• SOURCE DOCUMENT
#####

Notes on Caches

Andreas Moshovos

Spring 2007

 

Please refer to the book for a complete treatment of caches. Here we review a few examples that explain some of the underlying concepts.

 

Cache Indexing

 

A cache is organized as a two-dimensional array of blocks. The rows are called sets, and the columns are called ways. At the one extreme there is only one set. This is a fully-associative cache. In this case the number of ways equals the number of blocks. At the other extreme there is a single column. This is a direct-mapped cache. In this case, the number of sets equals the number of blocks. Any configuration in between is called an N-way set-associative cache where N is the number of ways. Notice that the number of sets is not specified. We can derived it given the total cache capacity.

#####

• RECORDS PROVIDED
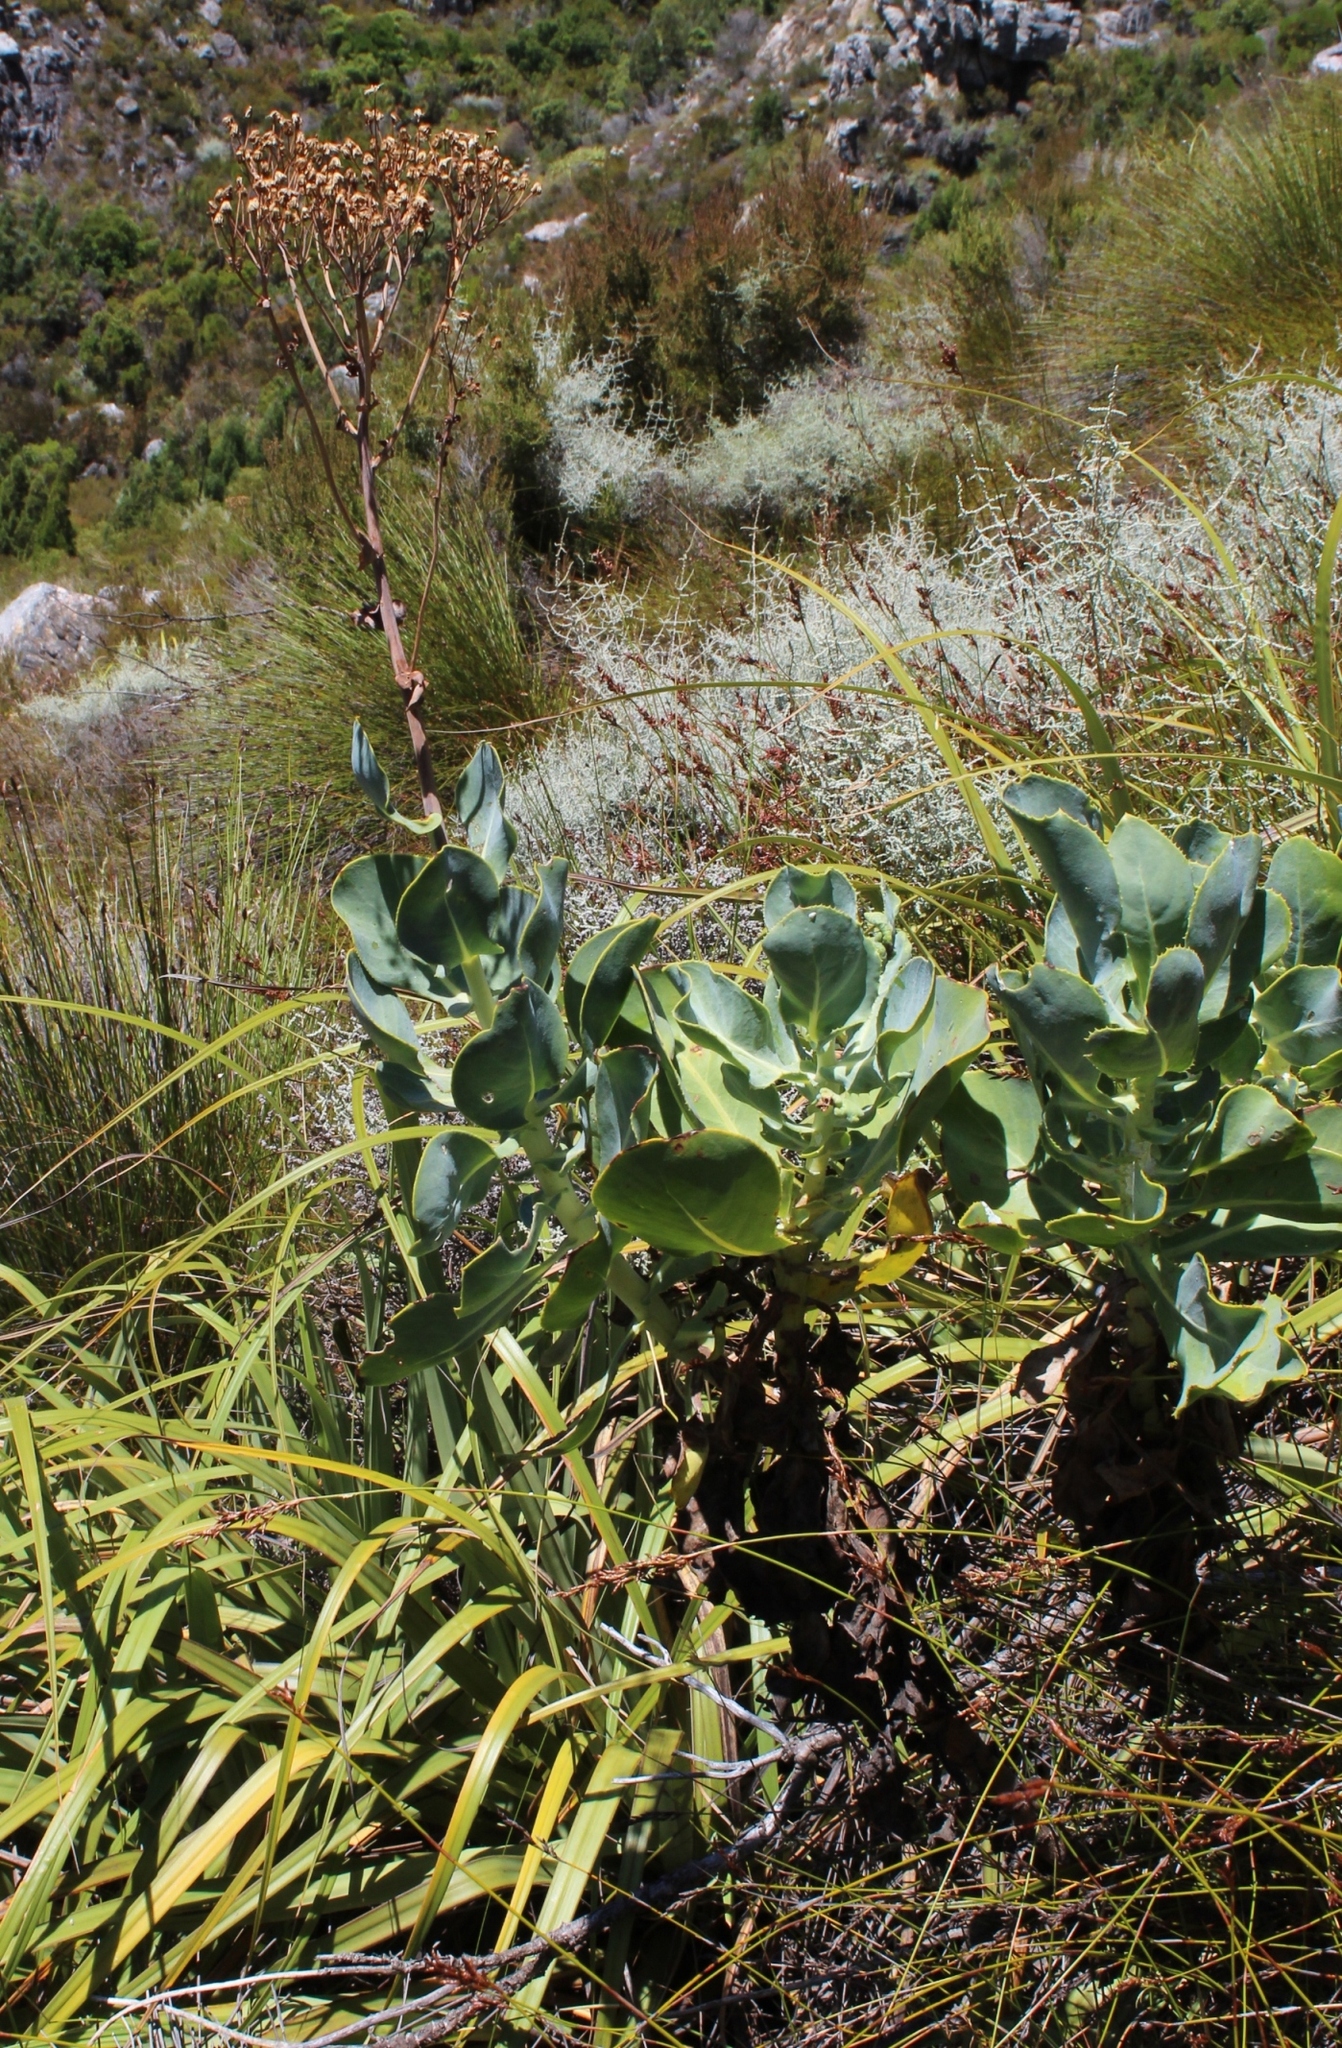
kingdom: Plantae
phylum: Tracheophyta
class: Magnoliopsida
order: Asterales
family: Asteraceae
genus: Othonna
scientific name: Othonna parviflora
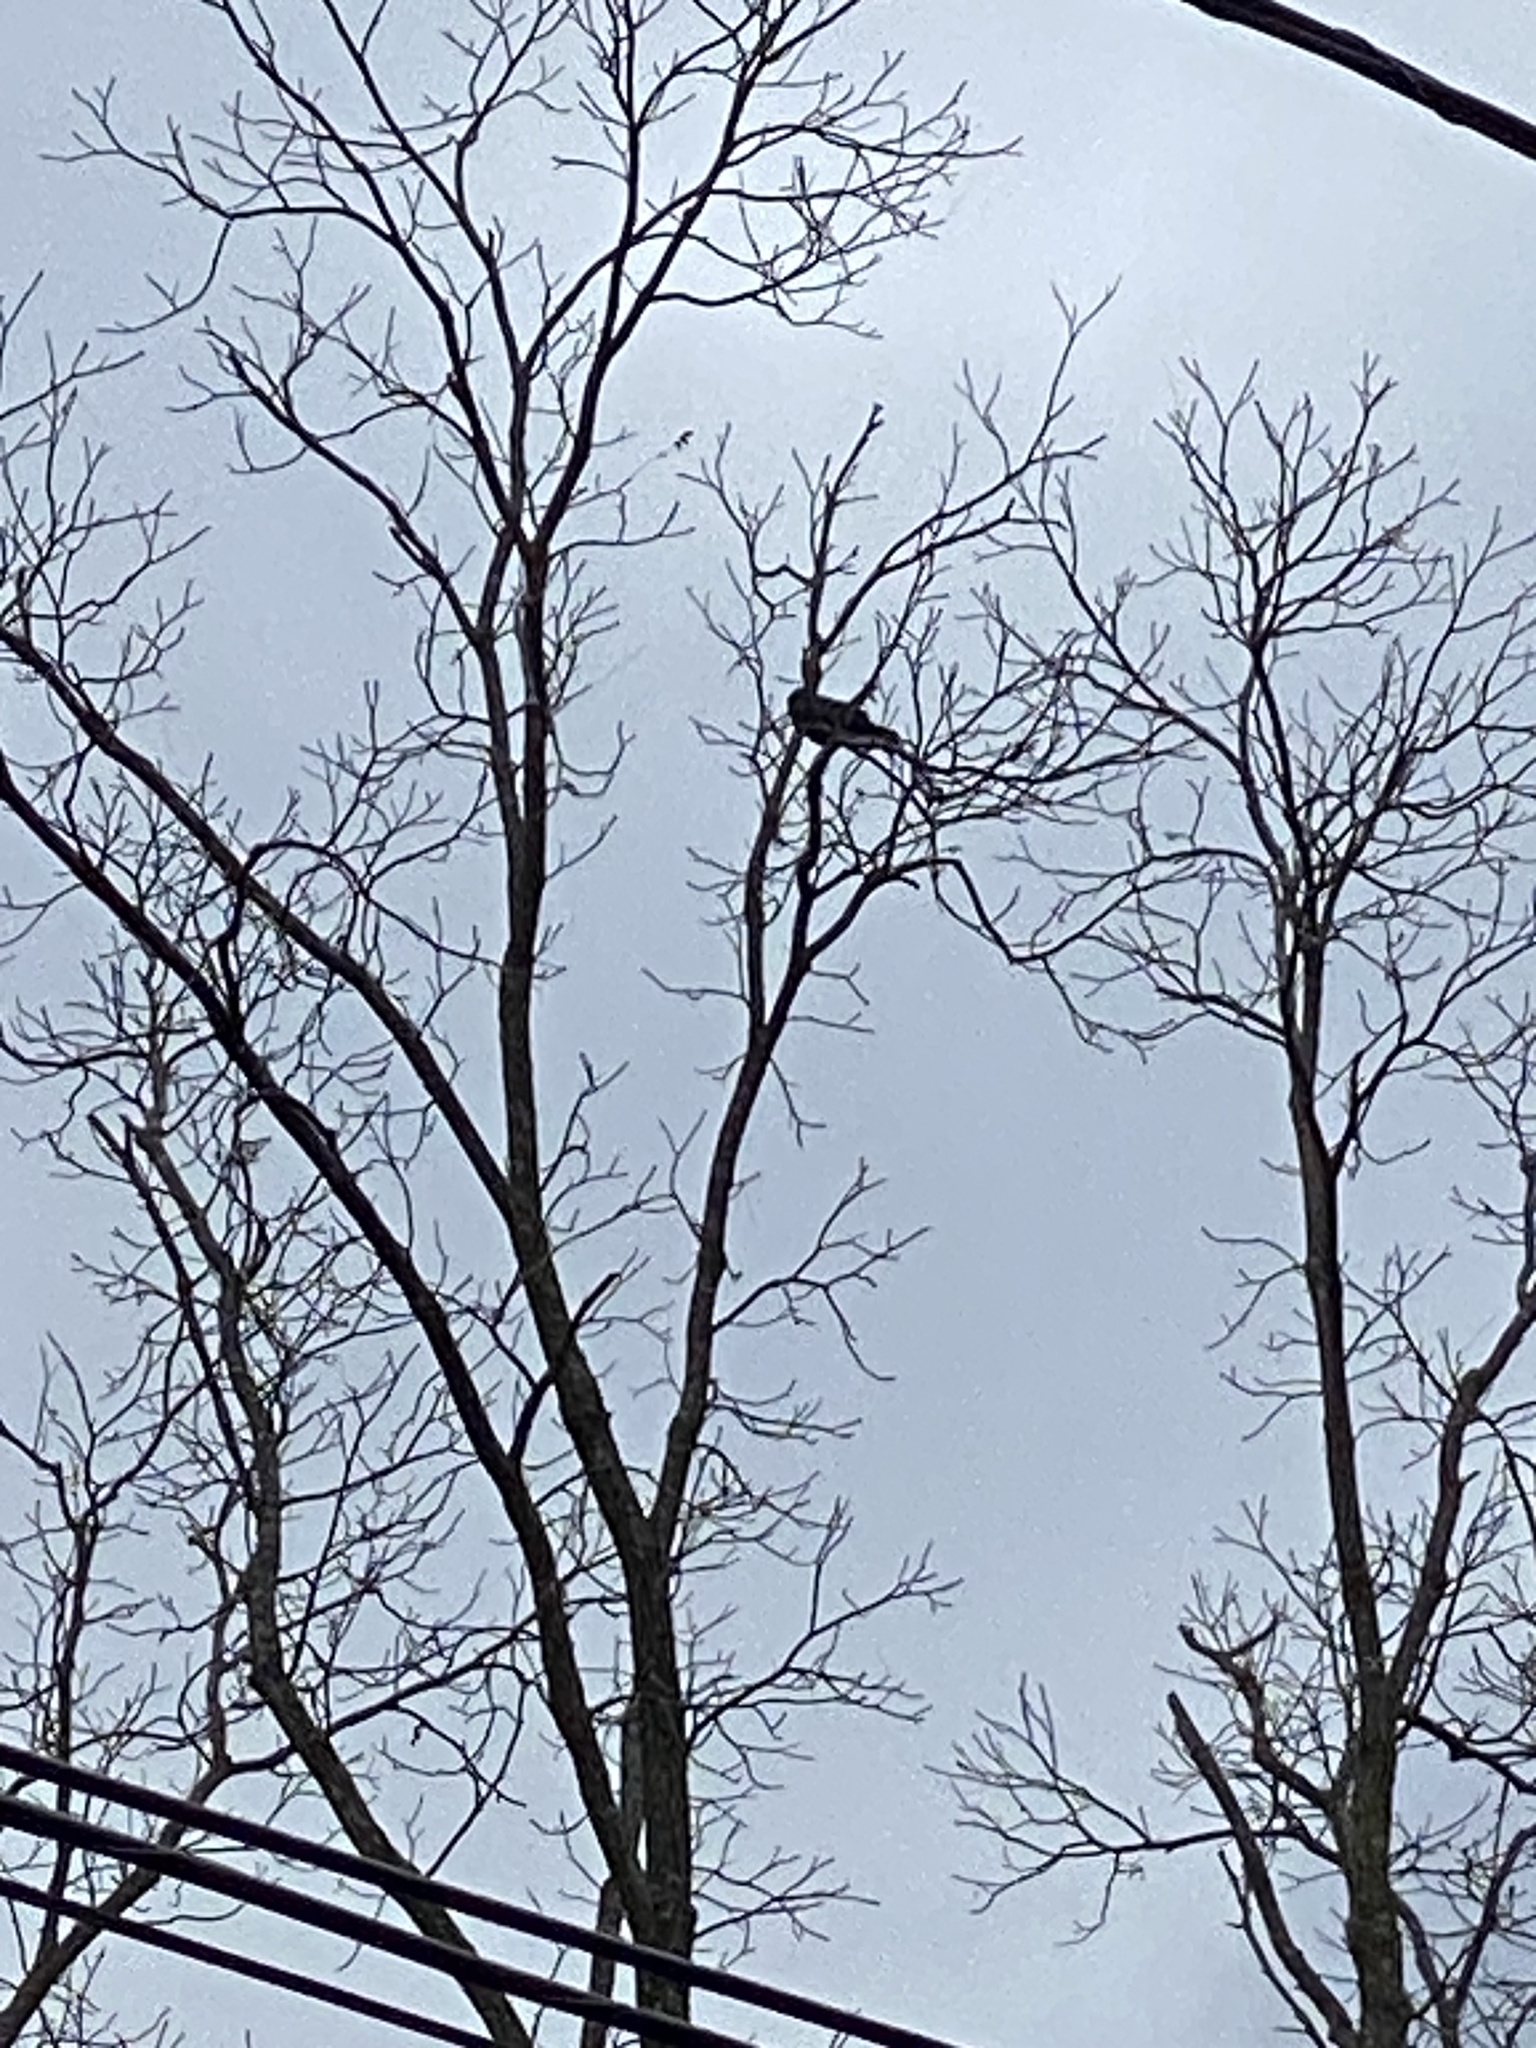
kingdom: Animalia
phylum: Chordata
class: Aves
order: Passeriformes
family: Corvidae
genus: Corvus
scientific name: Corvus brachyrhynchos
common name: American crow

#####

• WORK INSTRUCTIONS
1: Return the passage in the notes on caches, everything from "A cache is organized" down to "total cache capacity.".
2: Substitute "binomial name" for "scientific name" in the records, everything from the line containing "class: Magnoliopsida" down to the end of the records, and keep the rest of those lines unchanged. Give back only those lines, without the pictures.

• OUTPUTS IN ORDER
1:
A cache is organized as a two-dimensional array of blocks. The rows are called sets, and the columns are called ways. At the one extreme there is only one set. This is a fully-associative cache. In this case the number of ways equals the number of blocks. At the other extreme there is a single column. This is a direct-mapped cache. In this case, the number of sets equals the number of blocks. Any configuration in between is called an N-way set-associative cache where N is the number of ways. Notice that the number of sets is not specified. We can derived it given the total cache capacity.

2:
class: Magnoliopsida
order: Asterales
family: Asteraceae
genus: Othonna
binomial name: Othonna parviflora
kingdom: Animalia
phylum: Chordata
class: Aves
order: Passeriformes
family: Corvidae
genus: Corvus
binomial name: Corvus brachyrhynchos
common name: American crow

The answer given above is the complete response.